Deve rammentarsi che all’imputato e’ contestato l’omesso versamento dell’iva; il tributo da versare (l’iva) e’ costituito da una somma che il contribuente ha comunque ricevuto dalla controparte dell’operazione commerciale, e che avrebbe dovuto accantonare in vista della scadenza del debito erariale. E’ ben vero che non vi e’ norma giuridica che imponga di accantonare la somma ricevuta e da versare, e che il reato sussiste allorche’, entro il termine per il pagamento dell’acconto per l’anno di imposta successivo, non vengono versate le somme dovute in base alla dichiarazione Iva per l’anno di imposta di riferimento. Ma certamente la scelta di accantonare la somma, che il contribuente ha ricevuto in controparte dell’operazione commerciale, costituisce scelta prudenziale, nel senso che onera il contribuente del rischio del mancato versamento alla scadenza del termine per l’adempimento dell’obbligazione tributaria, termine che, riferito all’anno di imposta successivo, costituisce il momento consumativo del reato, rispetto al quale sussistono gli elementi soggettivi e oggettivi.
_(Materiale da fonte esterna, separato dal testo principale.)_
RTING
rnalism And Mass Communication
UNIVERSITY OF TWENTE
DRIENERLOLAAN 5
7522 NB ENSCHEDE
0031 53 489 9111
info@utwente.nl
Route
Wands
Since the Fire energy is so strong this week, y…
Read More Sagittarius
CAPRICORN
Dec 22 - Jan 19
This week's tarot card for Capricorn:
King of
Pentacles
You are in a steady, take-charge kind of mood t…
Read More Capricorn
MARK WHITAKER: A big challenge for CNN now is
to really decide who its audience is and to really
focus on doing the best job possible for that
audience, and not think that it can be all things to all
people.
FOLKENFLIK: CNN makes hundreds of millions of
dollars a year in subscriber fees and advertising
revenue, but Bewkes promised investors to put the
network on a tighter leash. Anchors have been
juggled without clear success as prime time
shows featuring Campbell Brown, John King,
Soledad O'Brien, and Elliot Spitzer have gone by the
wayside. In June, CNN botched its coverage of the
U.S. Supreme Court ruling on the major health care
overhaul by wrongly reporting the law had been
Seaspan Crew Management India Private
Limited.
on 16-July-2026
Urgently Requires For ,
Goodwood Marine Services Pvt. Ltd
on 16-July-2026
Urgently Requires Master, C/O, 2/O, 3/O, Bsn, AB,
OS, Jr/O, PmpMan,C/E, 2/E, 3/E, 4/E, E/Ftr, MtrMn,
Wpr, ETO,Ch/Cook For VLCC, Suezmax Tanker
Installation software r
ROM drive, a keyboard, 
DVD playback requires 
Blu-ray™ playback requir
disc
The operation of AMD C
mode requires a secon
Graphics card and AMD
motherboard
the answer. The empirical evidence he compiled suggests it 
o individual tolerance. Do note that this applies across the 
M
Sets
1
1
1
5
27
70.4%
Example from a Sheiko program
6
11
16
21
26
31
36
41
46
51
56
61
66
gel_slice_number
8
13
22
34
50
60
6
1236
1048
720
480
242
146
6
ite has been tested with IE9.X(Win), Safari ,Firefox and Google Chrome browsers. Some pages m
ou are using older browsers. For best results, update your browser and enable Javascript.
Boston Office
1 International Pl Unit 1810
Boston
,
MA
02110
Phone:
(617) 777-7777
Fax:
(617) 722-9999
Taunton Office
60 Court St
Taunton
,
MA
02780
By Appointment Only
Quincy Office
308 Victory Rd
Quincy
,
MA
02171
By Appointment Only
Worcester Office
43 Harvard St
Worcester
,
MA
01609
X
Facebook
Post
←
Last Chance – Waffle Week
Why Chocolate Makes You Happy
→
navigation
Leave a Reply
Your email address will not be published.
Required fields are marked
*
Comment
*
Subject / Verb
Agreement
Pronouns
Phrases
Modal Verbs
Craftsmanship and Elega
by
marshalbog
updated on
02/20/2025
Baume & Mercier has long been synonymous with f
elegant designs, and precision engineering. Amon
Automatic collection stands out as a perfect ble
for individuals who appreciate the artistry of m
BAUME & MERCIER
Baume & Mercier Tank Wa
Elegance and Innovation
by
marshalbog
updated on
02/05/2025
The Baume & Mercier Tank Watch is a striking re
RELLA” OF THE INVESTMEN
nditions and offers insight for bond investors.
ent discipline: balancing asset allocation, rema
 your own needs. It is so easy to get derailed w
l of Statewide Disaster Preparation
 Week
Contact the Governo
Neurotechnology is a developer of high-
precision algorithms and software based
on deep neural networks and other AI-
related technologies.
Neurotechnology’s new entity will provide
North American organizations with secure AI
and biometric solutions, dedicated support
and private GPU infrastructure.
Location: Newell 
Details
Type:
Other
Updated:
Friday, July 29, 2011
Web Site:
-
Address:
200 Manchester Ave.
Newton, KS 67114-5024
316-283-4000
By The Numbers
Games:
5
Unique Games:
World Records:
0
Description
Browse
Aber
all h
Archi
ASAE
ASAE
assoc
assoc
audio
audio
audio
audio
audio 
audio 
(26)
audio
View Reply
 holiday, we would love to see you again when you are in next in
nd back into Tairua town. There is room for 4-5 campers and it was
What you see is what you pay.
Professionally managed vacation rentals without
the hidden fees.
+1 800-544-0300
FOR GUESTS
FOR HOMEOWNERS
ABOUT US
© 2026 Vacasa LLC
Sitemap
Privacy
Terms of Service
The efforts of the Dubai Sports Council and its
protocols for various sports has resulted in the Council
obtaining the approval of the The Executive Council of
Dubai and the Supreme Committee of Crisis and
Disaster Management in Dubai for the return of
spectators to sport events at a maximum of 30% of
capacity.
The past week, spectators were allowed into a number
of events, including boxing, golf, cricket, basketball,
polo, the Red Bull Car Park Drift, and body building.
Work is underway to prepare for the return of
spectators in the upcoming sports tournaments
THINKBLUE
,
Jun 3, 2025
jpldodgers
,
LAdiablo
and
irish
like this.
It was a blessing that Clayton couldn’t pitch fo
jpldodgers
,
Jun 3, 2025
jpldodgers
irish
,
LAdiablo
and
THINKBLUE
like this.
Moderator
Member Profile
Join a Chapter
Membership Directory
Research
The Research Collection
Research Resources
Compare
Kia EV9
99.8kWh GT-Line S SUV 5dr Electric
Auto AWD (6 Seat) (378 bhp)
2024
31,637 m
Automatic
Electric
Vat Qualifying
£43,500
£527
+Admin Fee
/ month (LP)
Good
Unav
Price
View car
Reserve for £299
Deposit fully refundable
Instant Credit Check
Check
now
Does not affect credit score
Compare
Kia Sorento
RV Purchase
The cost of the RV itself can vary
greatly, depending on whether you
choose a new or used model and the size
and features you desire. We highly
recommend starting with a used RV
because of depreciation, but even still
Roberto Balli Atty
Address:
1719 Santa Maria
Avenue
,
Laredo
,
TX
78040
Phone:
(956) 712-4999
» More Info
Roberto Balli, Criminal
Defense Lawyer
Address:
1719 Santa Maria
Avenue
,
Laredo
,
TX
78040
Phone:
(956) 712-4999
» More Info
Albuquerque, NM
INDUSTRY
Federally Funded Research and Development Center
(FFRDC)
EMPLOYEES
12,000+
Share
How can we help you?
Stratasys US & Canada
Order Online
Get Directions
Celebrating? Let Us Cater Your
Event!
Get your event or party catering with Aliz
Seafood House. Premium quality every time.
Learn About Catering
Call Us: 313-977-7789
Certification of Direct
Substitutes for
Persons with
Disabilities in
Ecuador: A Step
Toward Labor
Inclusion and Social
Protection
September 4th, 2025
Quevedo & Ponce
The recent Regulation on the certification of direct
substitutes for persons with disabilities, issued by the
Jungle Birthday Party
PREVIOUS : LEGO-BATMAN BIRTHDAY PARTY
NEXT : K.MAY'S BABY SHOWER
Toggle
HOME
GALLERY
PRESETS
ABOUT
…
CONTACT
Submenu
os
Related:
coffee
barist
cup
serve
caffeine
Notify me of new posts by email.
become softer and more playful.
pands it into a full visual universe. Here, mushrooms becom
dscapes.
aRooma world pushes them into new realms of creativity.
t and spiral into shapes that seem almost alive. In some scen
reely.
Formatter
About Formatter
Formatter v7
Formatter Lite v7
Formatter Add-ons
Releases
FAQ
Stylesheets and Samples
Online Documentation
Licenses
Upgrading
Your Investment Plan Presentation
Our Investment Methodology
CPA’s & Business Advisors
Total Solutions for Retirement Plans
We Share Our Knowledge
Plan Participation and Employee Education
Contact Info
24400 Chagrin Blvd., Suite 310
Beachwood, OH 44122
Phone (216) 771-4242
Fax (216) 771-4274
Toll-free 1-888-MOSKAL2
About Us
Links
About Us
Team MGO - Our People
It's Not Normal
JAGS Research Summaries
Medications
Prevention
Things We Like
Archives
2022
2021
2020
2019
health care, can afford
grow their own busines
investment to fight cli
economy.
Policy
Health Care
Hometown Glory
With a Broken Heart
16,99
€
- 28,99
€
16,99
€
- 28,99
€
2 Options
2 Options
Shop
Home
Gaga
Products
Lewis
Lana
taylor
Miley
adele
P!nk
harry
8. Il ricorso deve essere dichiarato inammissibile e il ricorrente deve essere condannato al pagamento delle spese processuali ai sensi dell’articolo 616 c.p.p.. Tenuto, poi, conto della sentenza della Corte costituzionale in data 13 giugno 2000, n. 186, e considerato che non vi e’ ragione di ritenere che il ricorso sia stato presentato senza “versare in colpa nella determinazione della causa di inammissibilita’”, si dispone che il ricorrente versi la somma, determinata in via equitativa, di Euro 2.000,00 in favore della Cassa delle Ammende.

P.Q.M.

Dichiara inammissibile il ricorso e condanna il ricorrente al pagamento delle spese processuali e della somma di Euro 2.000,00 in favore della Cassa delle Ammende.